Will’s fingers curled into fists. Why couldn’t God see that his Katherine was born to be a mother? She was calm and loving and had so much to give to a child.
Then she collapsed into a chair and began a game of peekaboo with Tam, who was now lying on her lap, his pudgy feet waggling in the air. Lucas found a comfortable spot where he could lounge on the hem of her skirts and lean his head on her knee. The toddler made a small wooden horse gallop across his ankles for a bit and raised the toy to his mouth to gnaw upon its pricked ears. Then Lucas caught sight of William, dropped his toy, and scrambled to his feet.
“Unca Will,” he cried and hurried toward William in a bowlegged trot, arms uplifted.

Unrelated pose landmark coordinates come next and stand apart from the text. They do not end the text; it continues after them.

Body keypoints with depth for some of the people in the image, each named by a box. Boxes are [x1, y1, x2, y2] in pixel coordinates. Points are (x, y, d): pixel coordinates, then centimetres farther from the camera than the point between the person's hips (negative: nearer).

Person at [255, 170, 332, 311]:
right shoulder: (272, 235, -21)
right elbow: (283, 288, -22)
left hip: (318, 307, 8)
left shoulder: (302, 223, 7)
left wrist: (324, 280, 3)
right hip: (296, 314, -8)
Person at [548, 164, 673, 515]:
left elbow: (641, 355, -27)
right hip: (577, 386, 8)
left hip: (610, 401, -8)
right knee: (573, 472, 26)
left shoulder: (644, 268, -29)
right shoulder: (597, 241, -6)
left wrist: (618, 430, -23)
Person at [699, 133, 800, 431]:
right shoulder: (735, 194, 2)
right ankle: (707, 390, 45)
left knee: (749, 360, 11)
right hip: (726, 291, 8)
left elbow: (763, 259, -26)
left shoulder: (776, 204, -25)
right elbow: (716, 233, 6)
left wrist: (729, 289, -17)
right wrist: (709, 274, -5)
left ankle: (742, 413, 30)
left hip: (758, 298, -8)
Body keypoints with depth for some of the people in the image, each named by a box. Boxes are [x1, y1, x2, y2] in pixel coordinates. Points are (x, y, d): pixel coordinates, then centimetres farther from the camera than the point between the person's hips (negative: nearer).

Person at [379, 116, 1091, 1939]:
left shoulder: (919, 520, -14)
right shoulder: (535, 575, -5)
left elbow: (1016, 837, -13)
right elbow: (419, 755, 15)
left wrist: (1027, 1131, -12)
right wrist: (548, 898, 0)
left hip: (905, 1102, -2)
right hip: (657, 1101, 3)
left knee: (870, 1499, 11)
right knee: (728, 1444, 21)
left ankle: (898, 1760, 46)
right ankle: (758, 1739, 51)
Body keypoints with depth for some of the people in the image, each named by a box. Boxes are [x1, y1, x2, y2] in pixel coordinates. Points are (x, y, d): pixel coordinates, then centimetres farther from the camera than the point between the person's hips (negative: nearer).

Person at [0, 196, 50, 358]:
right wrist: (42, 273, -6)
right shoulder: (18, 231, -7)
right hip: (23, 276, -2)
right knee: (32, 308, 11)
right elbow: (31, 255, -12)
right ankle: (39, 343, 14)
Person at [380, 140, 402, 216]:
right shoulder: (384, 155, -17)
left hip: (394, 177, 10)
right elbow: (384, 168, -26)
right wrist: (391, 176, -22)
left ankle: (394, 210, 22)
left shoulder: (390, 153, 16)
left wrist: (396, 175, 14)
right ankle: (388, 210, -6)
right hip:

Will scooped him up and tossed him skyward, catching him on the way down. Lucas giggled as if he were being tickled by feathers.
“Have a care,” Katherine cautioned.
“He’s a lad, not Frankish glass. He’ll not break so easy.” William gave Lucas another toss and was rewarded with another round of shrieking laughter. “Besides, I willna drop him.”
Kat seemed satisfied because she went back to the little hand game she’d been playing with Tam. William tired of the tossing game long before Lucas showed any sign of flagging, and sent Katherine a pointed “help me” look.
“Lucas, why do ye not show your uncle your new pony?” she suggested.
The boy scrambled down from William’s arms and scuttled over to retrieve his wooden horse.
“I could kiss ye, lass,” Will said with a wink.
“Promises, promises.”
Well, that was an improvement. Almost an invitation. If he didn’t know better, he’d say he and Kat were flirting with each other.